▶ **WHAT IS NEEDED**: What lines in the records below hold the string "Review"? Please show them.

▶ **THE INPUT**:

########

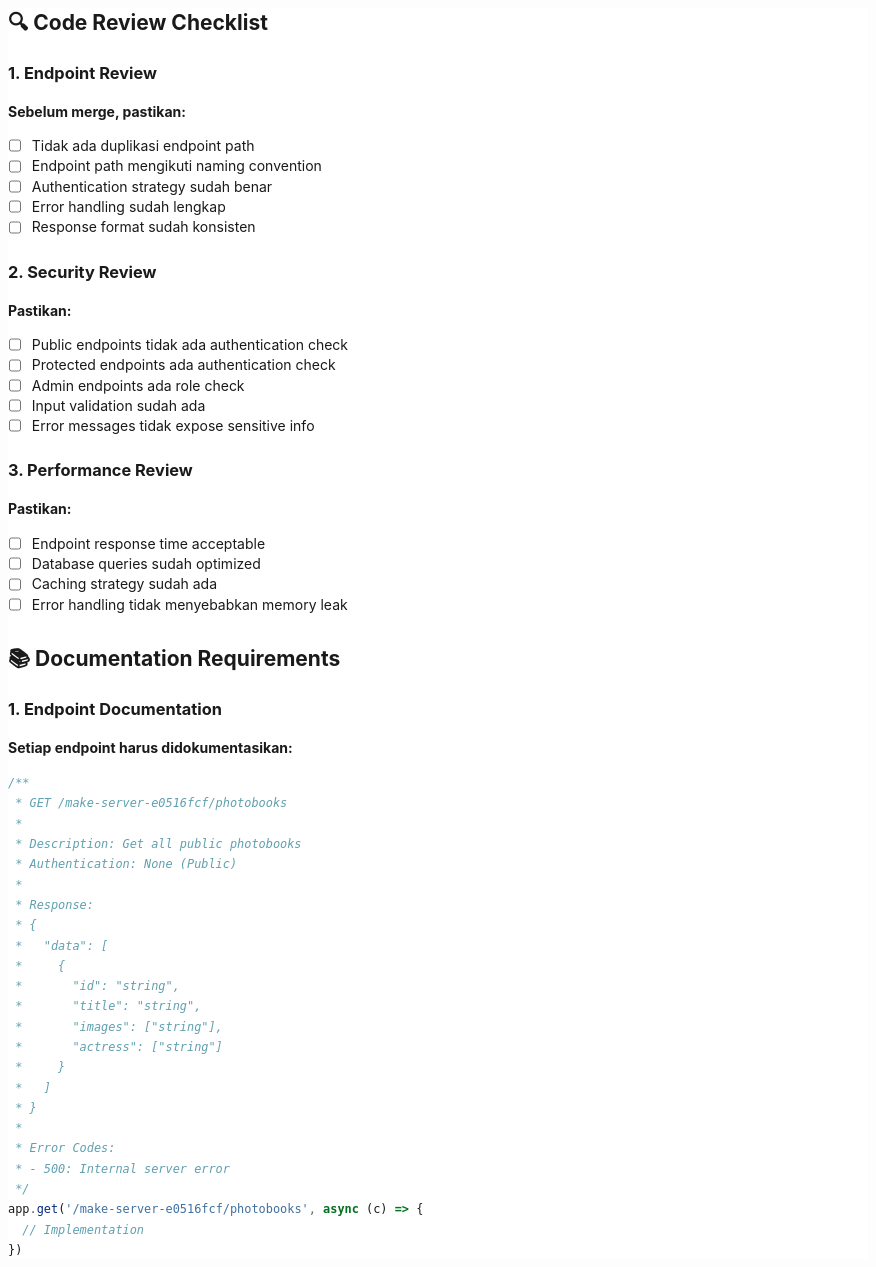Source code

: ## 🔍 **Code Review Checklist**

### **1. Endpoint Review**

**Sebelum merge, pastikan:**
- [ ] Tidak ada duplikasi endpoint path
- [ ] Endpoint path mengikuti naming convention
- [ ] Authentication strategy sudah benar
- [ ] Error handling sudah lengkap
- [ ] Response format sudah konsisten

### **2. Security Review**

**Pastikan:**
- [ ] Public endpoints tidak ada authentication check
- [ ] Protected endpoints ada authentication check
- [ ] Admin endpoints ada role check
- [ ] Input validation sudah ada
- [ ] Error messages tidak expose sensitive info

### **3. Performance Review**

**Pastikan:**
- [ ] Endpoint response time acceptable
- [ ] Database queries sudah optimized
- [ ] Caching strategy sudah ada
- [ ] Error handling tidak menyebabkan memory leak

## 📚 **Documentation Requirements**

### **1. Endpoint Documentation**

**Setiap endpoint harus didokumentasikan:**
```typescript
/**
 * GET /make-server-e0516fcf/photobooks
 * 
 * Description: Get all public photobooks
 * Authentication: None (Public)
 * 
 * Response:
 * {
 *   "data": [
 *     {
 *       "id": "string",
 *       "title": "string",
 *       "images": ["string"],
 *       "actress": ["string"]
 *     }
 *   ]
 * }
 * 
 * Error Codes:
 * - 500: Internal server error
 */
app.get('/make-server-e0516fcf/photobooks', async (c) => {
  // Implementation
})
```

########

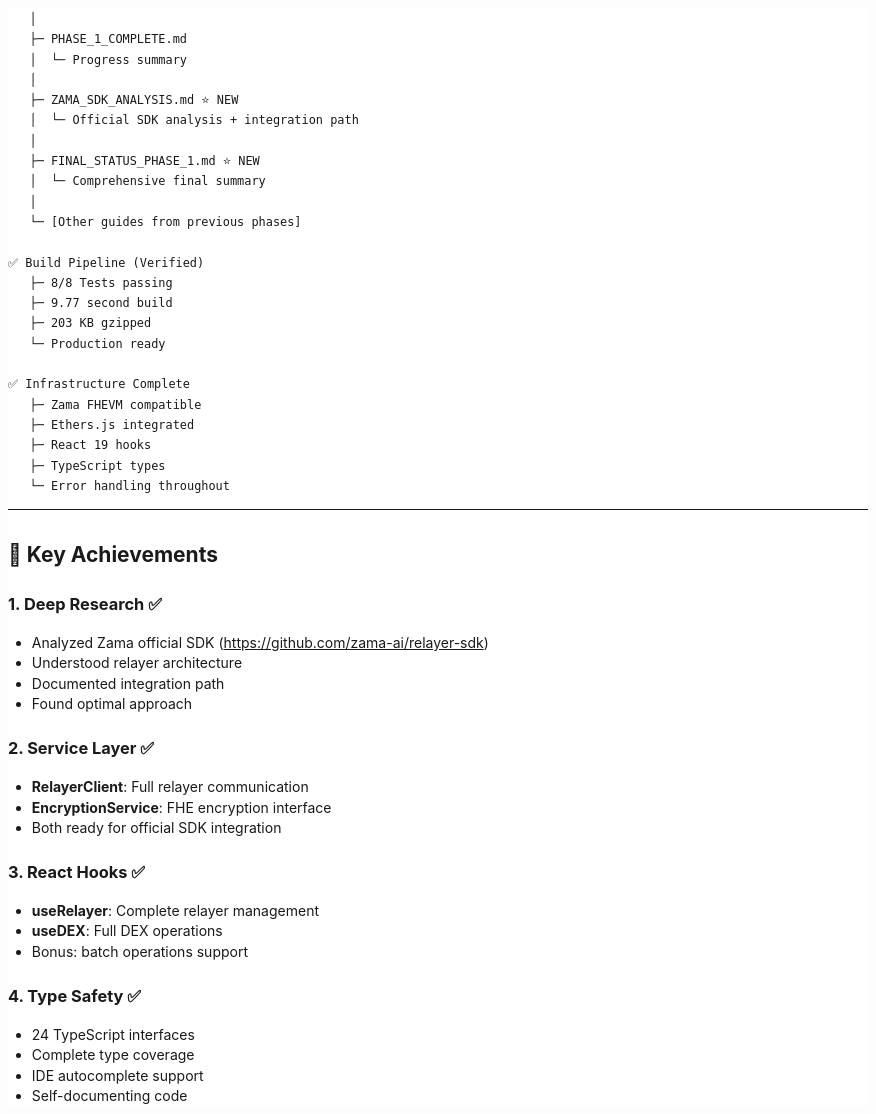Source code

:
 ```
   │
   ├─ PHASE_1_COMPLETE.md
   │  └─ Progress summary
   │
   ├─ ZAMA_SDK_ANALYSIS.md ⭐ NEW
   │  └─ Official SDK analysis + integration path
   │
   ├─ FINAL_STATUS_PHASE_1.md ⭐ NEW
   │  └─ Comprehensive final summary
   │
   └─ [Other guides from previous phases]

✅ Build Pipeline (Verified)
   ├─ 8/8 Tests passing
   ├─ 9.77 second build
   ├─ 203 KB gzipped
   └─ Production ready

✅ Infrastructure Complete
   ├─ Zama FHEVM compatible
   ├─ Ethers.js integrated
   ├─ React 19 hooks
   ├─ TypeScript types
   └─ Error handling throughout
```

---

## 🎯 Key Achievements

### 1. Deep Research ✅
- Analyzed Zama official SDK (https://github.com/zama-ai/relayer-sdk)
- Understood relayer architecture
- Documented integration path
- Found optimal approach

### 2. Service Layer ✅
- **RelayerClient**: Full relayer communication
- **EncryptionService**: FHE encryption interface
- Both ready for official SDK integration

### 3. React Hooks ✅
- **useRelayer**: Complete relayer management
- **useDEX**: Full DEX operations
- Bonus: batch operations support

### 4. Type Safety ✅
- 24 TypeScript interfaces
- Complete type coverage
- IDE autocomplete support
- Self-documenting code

########

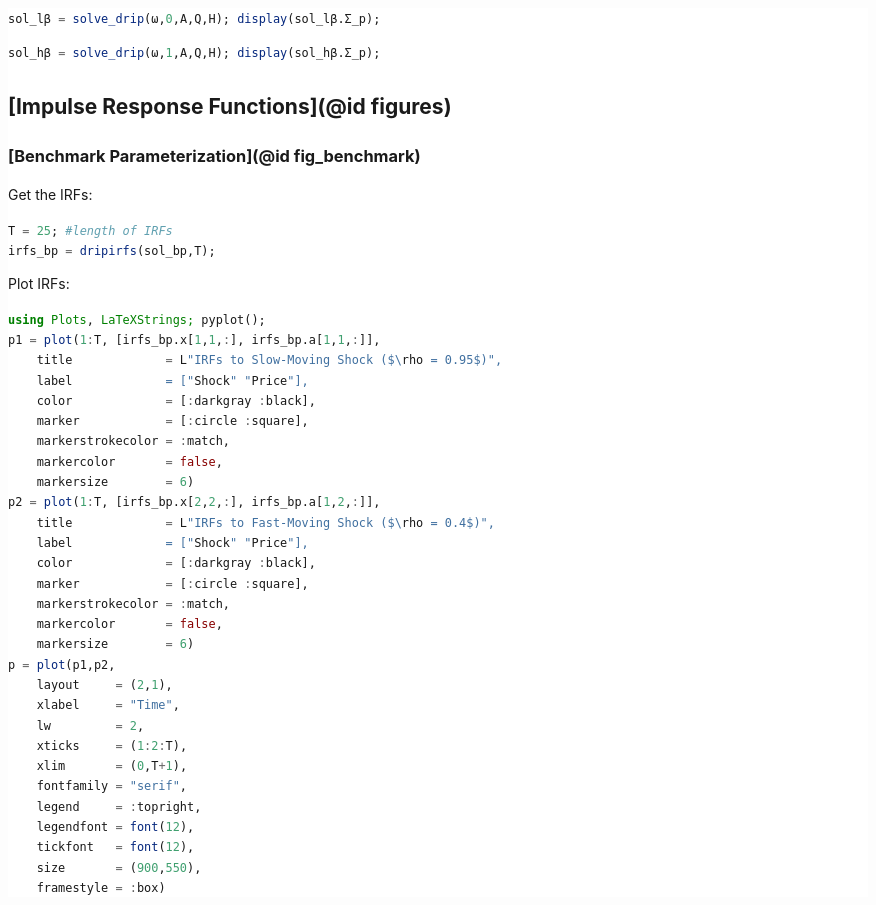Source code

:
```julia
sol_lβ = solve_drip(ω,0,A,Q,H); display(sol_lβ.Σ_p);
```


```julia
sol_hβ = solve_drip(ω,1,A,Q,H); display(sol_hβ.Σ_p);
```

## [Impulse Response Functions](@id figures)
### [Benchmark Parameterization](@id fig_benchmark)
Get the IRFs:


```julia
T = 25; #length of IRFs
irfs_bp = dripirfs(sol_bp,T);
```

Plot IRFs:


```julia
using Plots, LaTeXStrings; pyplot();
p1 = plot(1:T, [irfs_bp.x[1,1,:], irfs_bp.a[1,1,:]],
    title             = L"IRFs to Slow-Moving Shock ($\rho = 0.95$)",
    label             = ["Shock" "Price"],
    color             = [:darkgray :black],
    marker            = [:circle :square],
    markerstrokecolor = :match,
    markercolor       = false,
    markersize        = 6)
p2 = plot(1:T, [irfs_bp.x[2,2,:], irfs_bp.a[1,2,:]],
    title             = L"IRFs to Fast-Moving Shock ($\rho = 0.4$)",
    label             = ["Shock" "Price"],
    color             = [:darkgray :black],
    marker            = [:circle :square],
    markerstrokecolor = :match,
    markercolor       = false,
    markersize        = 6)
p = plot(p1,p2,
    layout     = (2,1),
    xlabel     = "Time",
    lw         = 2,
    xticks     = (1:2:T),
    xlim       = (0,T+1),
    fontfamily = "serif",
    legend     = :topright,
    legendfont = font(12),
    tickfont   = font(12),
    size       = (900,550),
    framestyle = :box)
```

########

▶ **THE ANSWER**:
: ## 🔍 **Code Review Checklist**
### **1. Endpoint Review**
### **2. Security Review**
### **3. Performance Review**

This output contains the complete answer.